O nome do livro é A Hora da Estrela, novela de tamanho modesto na qual Clarice Lispector abandonou a pose séria e austera de suas fotos, nos sacaneou muito e entregou uma constelação portátil. Nos sacaneou sim, porque, nessa história tão enxuta que mal dura um dia em nossas mãos, ela condensou tudo o que disse e principalmente o que não disse.
Disse indiretamente pelo relato da narradora, alguém que insiste em se esconder, mas sabemos bem que ela está ali, mesmo sem interferir e querer se expor na história, olhando-a de perto e contando suas impressões. Ao mesmo tempo em que a “narradora” se esconde, adiciona um pouco de sua ótica à novela, quase como um personagem ficcional contando a ficção de maneira às vezes próxima dela.
Em A Hora da Estrela, acompanhamos Macabéa, sincera e profundamente ingênua. Talvez um pouco tímida, ela fala pouquíssimo e quando participa de conversas parece ter vergonha de si ou se sentir intimidada no trato com as pessoas. É como se Macabéa quisesse dar um passo além para o mundo e tivesse algo a impedindo, sem ela ter total consciência disso.
É como se Macabéa quisesse dar um passo além para o mundo e tivesse algo a impedindo.
Um exemplo bem simples (e talvez bobo) é o seu namoro. Macabéa admira Olímpico e o considera um grande “sabedor”, e não muda de expressão – palavra que Clarice Lispector cuidadosamente tornou desconhecida para a protagonista dessa novela – nem quando ela foge de um assunto banal:
“- Nessa rádio eles dizem essa coisa de ‘cultura’ e palavras difíceis, por exemplo: o que quer dizer ‘eletrônico’?
Silêncio.
– Eu sei mas não quero dizer.
– Eu gosto tanto de ouvir os pingos de minutos do tempo assim: tic-tac-tic-tac-tic-tac.
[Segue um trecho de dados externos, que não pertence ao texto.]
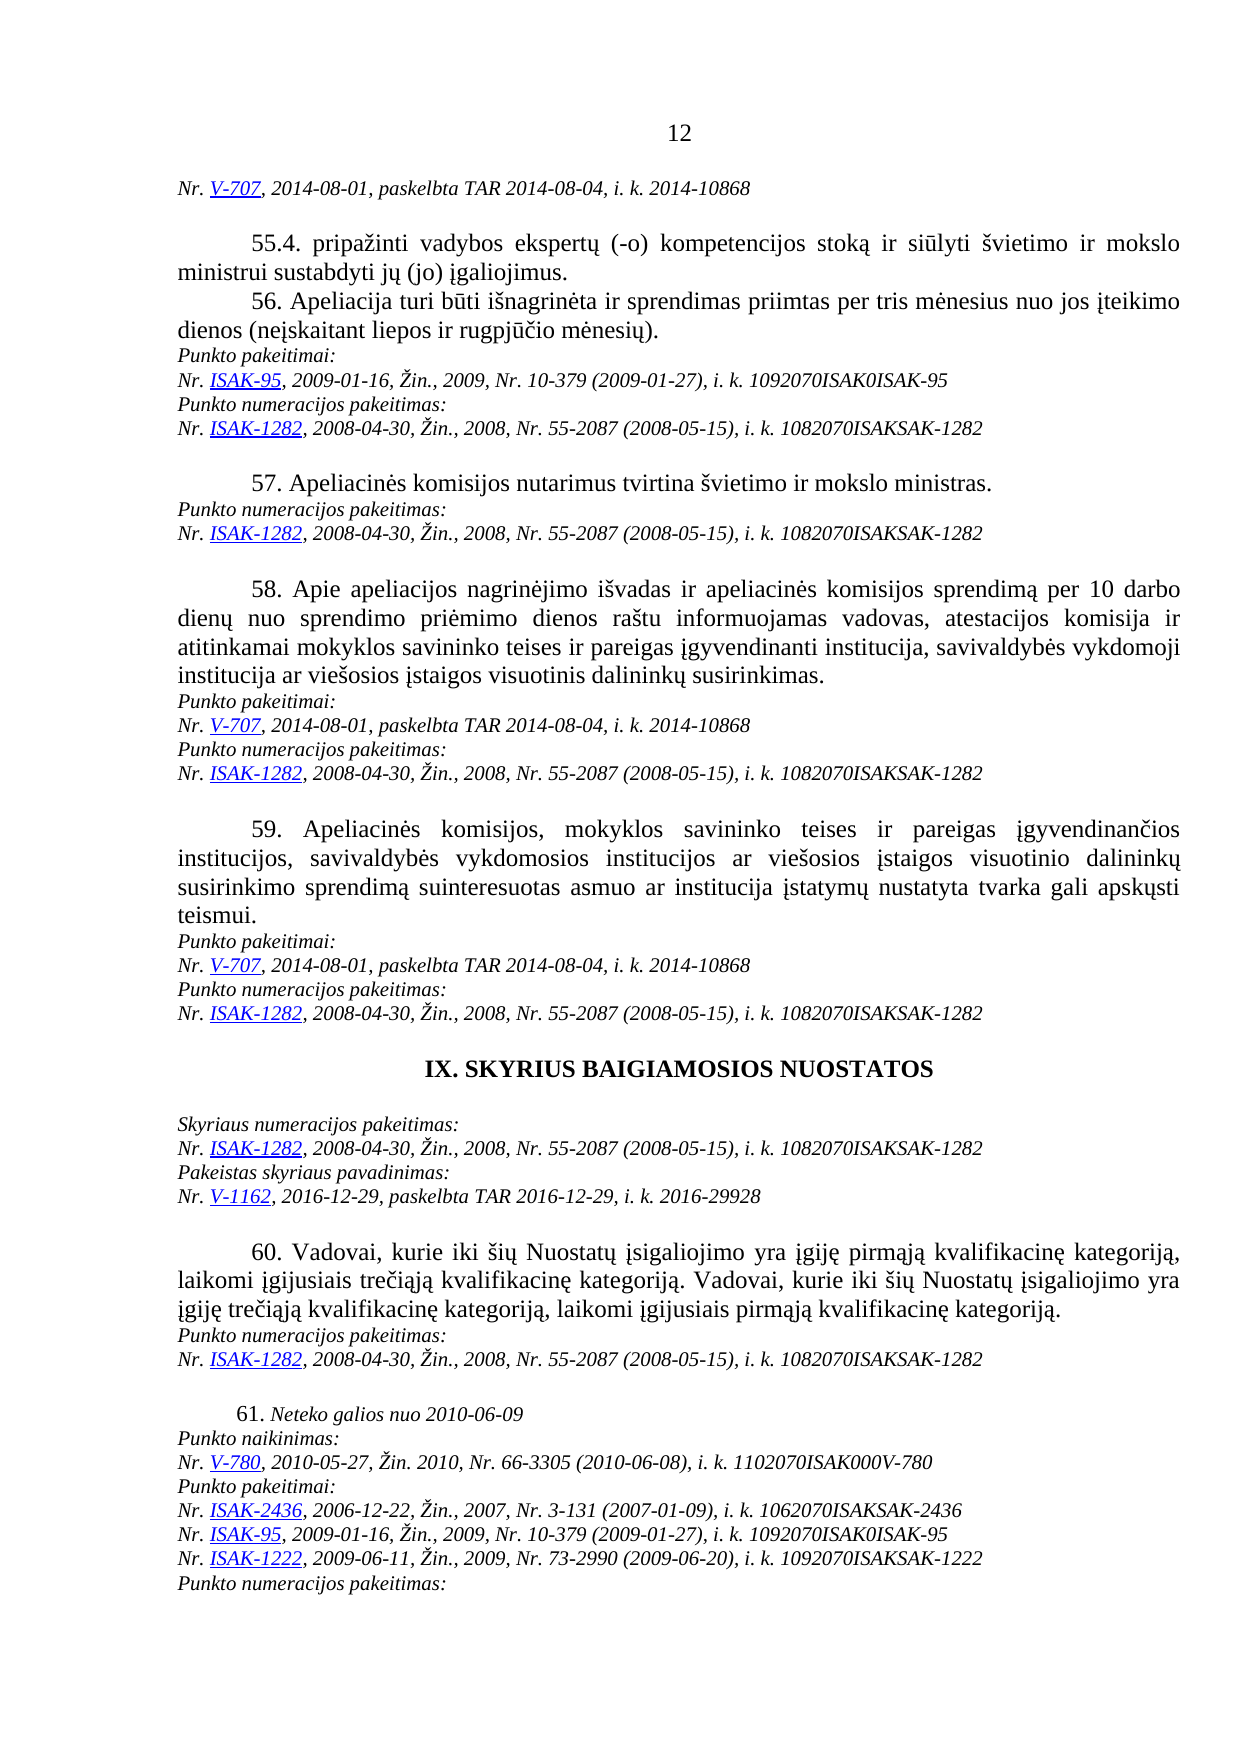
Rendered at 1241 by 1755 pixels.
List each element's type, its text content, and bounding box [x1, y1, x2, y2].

text Nr. V-707, 2014-08-01, paskelbta TAR 2014-08-04, i. k. 2014-10868 [177, 713, 1181, 737]
text Nr. ISAK-1282, 2008-04-30, Žin., 2008, Nr. 55-2087 (2008-05-15), i. k. 1082070ISAKSAK-1282 [177, 416, 1181, 440]
text Nr. ISAK-1282, 2008-04-30, Žin., 2008, Nr. 55-2087 (2008-05-15), i. k. 1082070ISAKSAK-1282 [177, 1347, 1181, 1371]
text Nr. ISAK-95, 2009-01-16, Žin., 2009, Nr. 10-379 (2009-01-27), i. k. 1092070ISAK0ISAK-95 [177, 367, 1181, 392]
text Nr. ISAK-1282, 2008-04-30, Žin., 2008, Nr. 55-2087 (2008-05-15), i. k. 1082070ISAKSAK-1282 [177, 521, 1181, 545]
text Nr. V-1162, 2016-12-29, paskelbta TAR 2016-12-29, i. k. 2016-29928 [177, 1184, 1181, 1208]
text Punkto numeracijos pakeitimas: [177, 1323, 1181, 1347]
text Skyriaus numeracijos pakeitimas: [177, 1112, 1181, 1136]
text Nr. V-707, 2014-08-01, paskelbta TAR 2014-08-04, i. k. 2014-10868 [177, 176, 1181, 200]
text Punkto pakeitimai: [177, 1474, 1181, 1498]
text Nr. ISAK-1282, 2008-04-30, Žin., 2008, Nr. 55-2087 (2008-05-15), i. k. 1082070ISAKSAK-1282 [177, 1136, 1181, 1160]
text Punkto numeracijos pakeitimas: [177, 497, 1181, 521]
text Nr. ISAK-95, 2009-01-16, Žin., 2009, Nr. 10-379 (2009-01-27), i. k. 1092070ISAK0ISAK-95 [177, 1522, 1181, 1546]
text 58. Apie apeliacijos nagrinėjimo išvadas ir apeliacinės komisijos sprendimą per 10 darbo dienų nuo sprendimo priėmimo dienos raštu informuojamas vadovas, atestacijos komisija ir atitinkamai mokyklos savininko teises ir pareigas įgyvendinanti institucija, savivaldybės vykdomoji institucija ar viešosios įstaigos visuotinis dalininkų susirinkimas. [177, 574, 1181, 689]
text Punkto numeracijos pakeitimas: [177, 392, 1181, 416]
text Punkto numeracijos pakeitimas: [177, 737, 1181, 761]
text 61. Neteko galios nuo 2010-06-09 [177, 1400, 1181, 1426]
text Nr. ISAK-1222, 2009-06-11, Žin., 2009, Nr. 73-2990 (2009-06-20), i. k. 1092070ISAKSAK-1222 [177, 1546, 1181, 1570]
text 60. Vadovai, kurie iki šių Nuostatų įsigaliojimo yra įgiję pirmąją kvalifikacinę kategoriją, laikomi įgijusiais trečiąją kvalifikacinę kategoriją. Vadovai, kurie iki šių Nuostatų įsigaliojimo yra įgiję trečiąją kvalifikacinę kategoriją, laikomi įgijusiais pirmąją kvalifikacinę kategoriją. [177, 1237, 1181, 1323]
text Nr. ISAK-1282, 2008-04-30, Žin., 2008, Nr. 55-2087 (2008-05-15), i. k. 1082070ISAKSAK-1282 [177, 1001, 1181, 1025]
text Punkto pakeitimai: [177, 689, 1181, 713]
text 56. Apeliacija turi būti išnagrinėta ir sprendimas priimtas per tris mėnesius nuo jos įteikimo dienos (neįskaitant liepos ir rugpjūčio mėnesių). [177, 286, 1181, 343]
text 59. Apeliacinės komisijos, mokyklos savininko teises ir pareigas įgyvendinančios institucijos, savivaldybės vykdomosios institucijos ar viešosios įstaigos visuotinio dalininkų susirinkimo sprendimą suinteresuotas asmuo ar institucija įstatymų nustatyta tvarka gali apskųsti teismui. [177, 814, 1181, 929]
text Punkto numeracijos pakeitimas: [177, 1570, 1181, 1594]
text Pakeistas skyriaus pavadinimas: [177, 1160, 1181, 1184]
text Punkto naikinimas: [177, 1426, 1181, 1450]
text Nr. ISAK-2436, 2006-12-22, Žin., 2007, Nr. 3-131 (2007-01-09), i. k. 1062070ISAKSAK-2436 [177, 1498, 1181, 1522]
text 57. Apeliacinės komisijos nutarimus tvirtina švietimo ir mokslo ministras. [177, 468, 1181, 497]
text IX. SKYRIUS BAIGIAMOSIOS NUOSTATOS [177, 1054, 1181, 1083]
text Nr. V-780, 2010-05-27, Žin. 2010, Nr. 66-3305 (2010-06-08), i. k. 1102070ISAK000V-780 [177, 1450, 1181, 1474]
text Punkto pakeitimai: [177, 343, 1181, 367]
text Punkto pakeitimai: [177, 929, 1181, 953]
text Nr. ISAK-1282, 2008-04-30, Žin., 2008, Nr. 55-2087 (2008-05-15), i. k. 1082070ISAKSAK-1282 [177, 761, 1181, 785]
text Punkto numeracijos pakeitimas: [177, 977, 1181, 1001]
text Nr. V-707, 2014-08-01, paskelbta TAR 2014-08-04, i. k. 2014-10868 [177, 953, 1181, 977]
text 55.4. pripažinti vadybos ekspertų (-o) kompetencijos stoką ir siūlyti švietimo ir mokslo ministrui sustabdyti jų (jo) įgaliojimus. [177, 228, 1181, 286]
A Rádio Relógio diz que dá a hora certa, cultura e anúncios. Que quer dizer cultura?
– Cultura é cultura – continuou ele emburrado.”.
Macabéa age dessa forma com mais gente, embora converse pouco e igualmente com poucas pessoas. Ao mesmo tempo em que sua ingenuidade incomoda e até irrita, também é fundamental para o romance, porque com suas dúvidas Macabéa também dá espaço para questões além do banal. Numa conversa, ela diz que não se acha muito gente, não se habituou com isso; depois fala que não sabe o que tem dentro do nome, nunca foi importante. Em uma breve lembrança, ela conta que preferia nunca ser chamada a ter um nome que ninguém tem “mas parece que deu certo”. É quase como se Clarice Lispector tivesse posto dúvidas próprias na boca de sua personagem e as disfarçado de propósito nos modos dela. Algumas delas persistem e mesmo em nossa época fica difícil achar um começo de resposta. Deu certo.
A HORA DA ESTRELA | Clarice Lispector
Editora: Rocco;
Tamanho: 88 págs.;
Lançamento: Novembro, 2020 (atual edição).